Unread postby Articwulf » Mon Nov 23, 2020 3:21 am

funky_trader wrote:Suggestions:
  1. Encirclement mechanics. Often, you end up encircling a unit with yours. However, you get no attack bonus which feels wrong. Here's a potential new mechanic:
    1. Any unit in direct contact with 3+ ennemy units gets a -1 modifier to its defense roll, scaled by the number of units above 3. So, a unit in contact with 3 ennemy units gets -1, but -2 for 4, -3 for 5, and -4 for 6 (completely surrounded).
    2. As a counterbalance, units with allied backup (i.e. in direct contact with allied units) get positive defense roll modifiers. So +1 at 3 (negating the -1 from 3 ennemy units), +2 at 4, and +3 at 5 (making it quite hard to dislodge massive lines of interlocking infantry units). Obviously, you can give +4 at 6, but that doesn't really mean anything since there are no ennemy units that can attack...

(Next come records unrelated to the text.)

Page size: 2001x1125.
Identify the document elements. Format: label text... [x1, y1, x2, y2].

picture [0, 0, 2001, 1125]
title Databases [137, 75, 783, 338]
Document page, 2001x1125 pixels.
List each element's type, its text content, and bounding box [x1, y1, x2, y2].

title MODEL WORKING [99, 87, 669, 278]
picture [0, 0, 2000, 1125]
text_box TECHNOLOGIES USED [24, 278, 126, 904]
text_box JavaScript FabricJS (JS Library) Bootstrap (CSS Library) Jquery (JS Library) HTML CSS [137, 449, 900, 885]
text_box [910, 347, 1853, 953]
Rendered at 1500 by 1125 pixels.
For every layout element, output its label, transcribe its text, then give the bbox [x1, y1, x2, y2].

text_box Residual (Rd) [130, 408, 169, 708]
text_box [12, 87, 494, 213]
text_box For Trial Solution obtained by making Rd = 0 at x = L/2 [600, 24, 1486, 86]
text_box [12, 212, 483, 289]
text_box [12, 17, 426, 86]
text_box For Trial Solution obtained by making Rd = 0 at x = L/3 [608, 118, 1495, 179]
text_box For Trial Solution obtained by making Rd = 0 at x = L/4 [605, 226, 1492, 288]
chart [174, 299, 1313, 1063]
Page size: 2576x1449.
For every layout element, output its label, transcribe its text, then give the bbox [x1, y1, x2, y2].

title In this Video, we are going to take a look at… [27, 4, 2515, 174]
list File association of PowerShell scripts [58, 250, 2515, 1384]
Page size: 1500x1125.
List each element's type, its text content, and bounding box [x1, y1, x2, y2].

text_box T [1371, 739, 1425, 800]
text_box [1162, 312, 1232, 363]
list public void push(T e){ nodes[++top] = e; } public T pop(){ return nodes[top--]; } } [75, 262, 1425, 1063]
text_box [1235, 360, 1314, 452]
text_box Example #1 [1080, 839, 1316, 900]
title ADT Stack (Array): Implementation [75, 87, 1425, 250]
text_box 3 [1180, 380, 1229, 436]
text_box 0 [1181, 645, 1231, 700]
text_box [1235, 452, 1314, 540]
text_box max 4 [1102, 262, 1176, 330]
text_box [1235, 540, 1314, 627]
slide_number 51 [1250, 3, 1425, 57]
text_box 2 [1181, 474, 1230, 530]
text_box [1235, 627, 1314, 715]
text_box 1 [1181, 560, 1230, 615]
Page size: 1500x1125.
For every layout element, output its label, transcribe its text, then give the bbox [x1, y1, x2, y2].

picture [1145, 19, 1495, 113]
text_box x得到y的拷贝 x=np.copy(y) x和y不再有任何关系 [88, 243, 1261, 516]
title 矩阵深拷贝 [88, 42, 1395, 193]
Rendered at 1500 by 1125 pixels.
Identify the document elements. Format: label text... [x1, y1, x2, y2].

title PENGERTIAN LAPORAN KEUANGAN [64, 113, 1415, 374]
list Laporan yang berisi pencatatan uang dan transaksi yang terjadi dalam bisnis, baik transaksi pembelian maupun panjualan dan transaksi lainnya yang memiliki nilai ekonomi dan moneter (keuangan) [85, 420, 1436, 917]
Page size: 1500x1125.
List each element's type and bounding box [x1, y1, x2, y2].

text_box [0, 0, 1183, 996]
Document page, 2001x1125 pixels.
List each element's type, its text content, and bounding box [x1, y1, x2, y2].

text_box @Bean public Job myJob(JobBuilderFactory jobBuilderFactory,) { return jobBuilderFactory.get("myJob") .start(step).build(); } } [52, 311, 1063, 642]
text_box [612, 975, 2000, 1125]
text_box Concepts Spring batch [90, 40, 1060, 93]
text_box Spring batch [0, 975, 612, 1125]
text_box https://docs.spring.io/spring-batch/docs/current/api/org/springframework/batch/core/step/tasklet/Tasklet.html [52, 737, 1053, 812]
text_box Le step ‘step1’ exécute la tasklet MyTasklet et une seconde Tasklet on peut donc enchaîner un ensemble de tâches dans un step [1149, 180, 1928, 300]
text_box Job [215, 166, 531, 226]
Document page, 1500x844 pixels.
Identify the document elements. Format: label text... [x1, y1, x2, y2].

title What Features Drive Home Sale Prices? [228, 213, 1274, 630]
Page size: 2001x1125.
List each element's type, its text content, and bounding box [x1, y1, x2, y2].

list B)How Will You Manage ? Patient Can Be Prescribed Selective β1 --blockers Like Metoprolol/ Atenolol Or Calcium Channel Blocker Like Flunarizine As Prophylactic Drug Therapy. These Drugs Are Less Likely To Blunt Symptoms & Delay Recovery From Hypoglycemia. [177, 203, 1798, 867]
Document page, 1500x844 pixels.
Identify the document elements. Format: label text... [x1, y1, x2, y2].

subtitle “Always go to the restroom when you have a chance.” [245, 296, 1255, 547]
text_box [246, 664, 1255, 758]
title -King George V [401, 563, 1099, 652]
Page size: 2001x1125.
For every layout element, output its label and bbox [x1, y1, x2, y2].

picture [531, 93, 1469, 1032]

    3. When attacking, to get that encirclement bonus, those supporting units need to each have their action point left. If they can't attack, they can't support. Giving their support also means spending their action point and remaining movement points, if any. So it's more of a combined attack from all sides that overwhelms the defender.
    4. I feel it gives a good balance and some interesting choice to the player. You can combine force to take out a troublesome unit, at the cost of having all those units be unable to push forward if you breach. Moreover, it takes care of issues where a lone infantery unit entrenched in a city can hold off assaults from all sides with ease. In WW2, intense urban combat happened mostly when the city was on the front line, with solid support from the rear. Cities that got fully surrounded tended to fall quickly. Plus, since the big cities tend to be split by major rivers in UoC 2 (Paris, Warsaw, Budapest, Berlin, London), they can't get surrounded as much, and so the bonus wouldn't be too strong. Meanwhile, the Maginot line would truly become impenetrable due to all those bonuses from backup units. Finally, it would fit quite fell within the spirit of the game. This game is based on mobile offense and breakthroughs. This would be one more tool in your arsenal.


As Chesty would say...
“We’re surrounded. That simplifies the problem. They are in front of us, behind us, and we are flanked on both sides by an enemy that outnumbers us 29:1. They can’t get away now.